Nie podejrzewalem jednak, ze jego talent osiagnie poziom iscie profetyczny.
(Szukam, z ktorego roku jest ten ‚pounijny’ utwor.)
Ze tez Mlynarskiemu sie chcialo (i nie brakowalo weny) tak dlugo diagnozowac i opisywac te polskie choroby. 😉
P.S.
Daty nie znalazlem ale z tekstu jasno wynika, ze utwor powstal jeszcze (zaraz) przed wejsciem do UE. Moj podziw podziw dla Mlynarskiego jeszcze bardziej urosnal.
P.S.”
sorry, ‚urosl’ to poprawna forma, nie ‚urosnal’.
Zawsze sprawdzam, najczesciej poniewczasie, zalezy kiedy dopadnie mnie dokuczliwa niepewnosc 😉
@ mfizyk 28 września 2025 18:05
cyt: „Np. za pomowienia (a wiec klamstwa) procesow i skazan jest multum.”
Skazanie za pomówienie wymaga udowodnienia nieprawdziwości upowszechnianej informacji oraz faktu poniżenia lub/oraz narażenia na utratę zaufania.
Między kłamstwem a pomówieniem jest różnica opisowo mniej więcej taka jak między energią potencjalną, a kinetyczną.
@dino77
29 września 2025
8:10
Pisalem, zeby przepisy prawne o klamstwach zmodyfikowac/rozszezyc. Nie jestem prawnikiem, ale nie widze w tym problemu (oprocz „politycznego”). AI podaje:
Kłamstwo zasadniczo nie podlega karze, ale tylko w określonych okolicznościach, gdy stanowi część przestępstwa, np. oszustwo, fałszywe oświadczenia lub zniesławienie. Kłamstwo nabiera mocy prawnej, gdy jest celowo użyte jako akt oszustwa w celu wyrządzenia krzywdy innej osobie, uzyskania korzyści lub utrudnienia wymierzania sprawiedliwości.
…
Kłamstwo podlega karze tylko wtedy, gdy służy oszukaniu innej osoby lub uzyskaniu korzyści.
Wedlug mnie wystarczy zamienic osoby (boldy moje) na „grupe docelowa”, np. wyborcow czy spoleczenstwo.

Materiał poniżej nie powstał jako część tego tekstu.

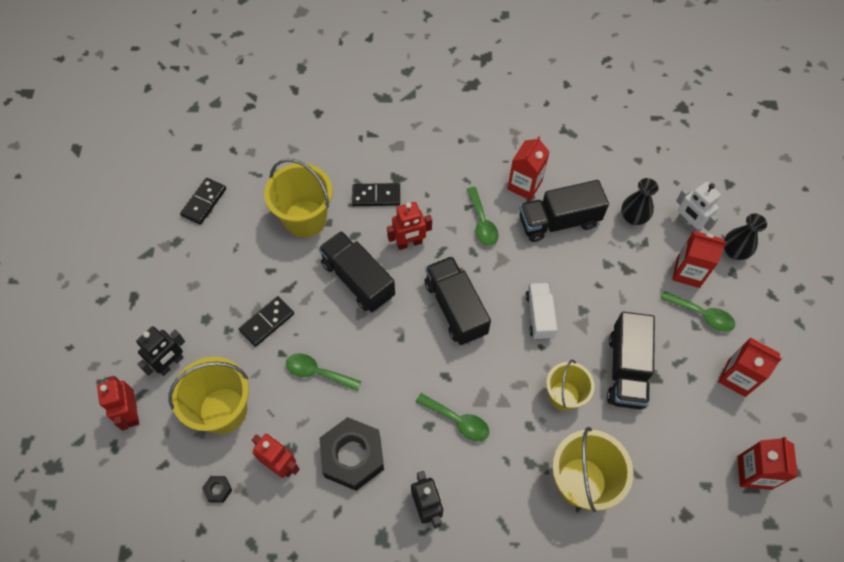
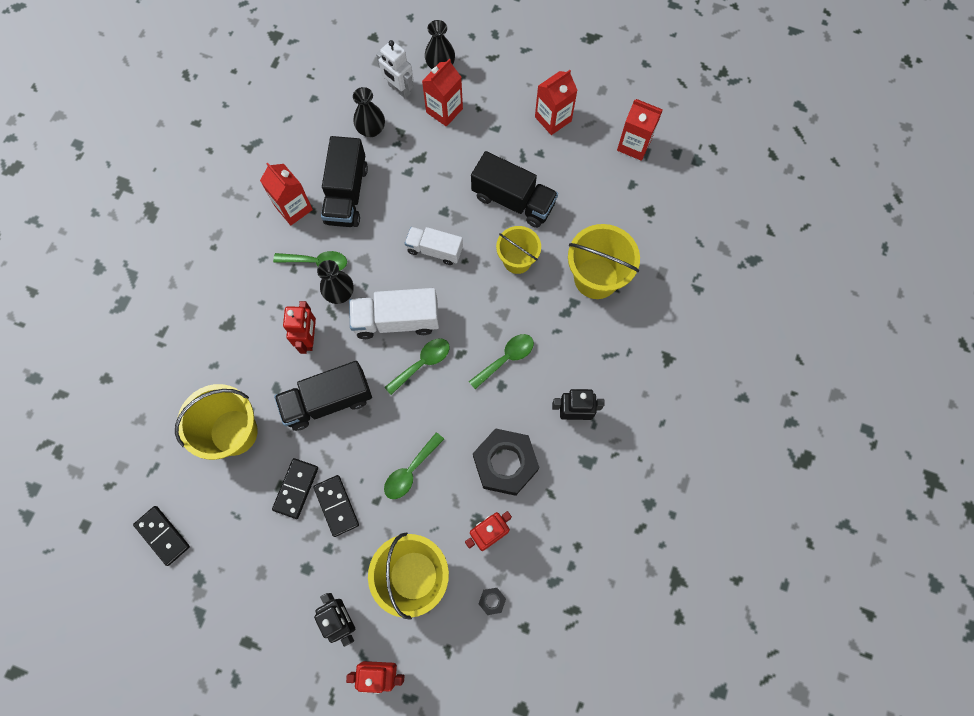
camera: 70 degrees left, 10 degrees up
(376, 196) = (240, 352): black domino -> black domino (296, 488)
(455, 308) = (396, 320): black truck -> white truck
(461, 251) = (339, 293): none -> black vase
(687, 225) = (399, 89): white robot -> white robot turned 60 degrees clockwise
(701, 314) = (487, 119): green spoon -> green spoon (422, 363)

PS. W Polsce istnieje juz dorazne karanie za klamstwa (co do kandydatow) w czasie kampanii w tzw. trybie wyborczym:
Przepisy prawa wyborczego przewidują szczególny tryb sądowego dochodzenia roszczeń w przypadku rozpowszechniania nieprawdziwych informacji w czasie kampanii wyborczej. Wniosek złożony w trybie wyborczym jest rozpatrywany przez sąd w ciągu 24 godzin.
https://www.pap.pl/aktualnosci/wybory-parlamentarne-czym-sa-postepowania-w-trybie-wyborczym
Tu by sie tez przydalo rozszerzenie pojecia „osoba/kandydat” na „grupe docelowa”.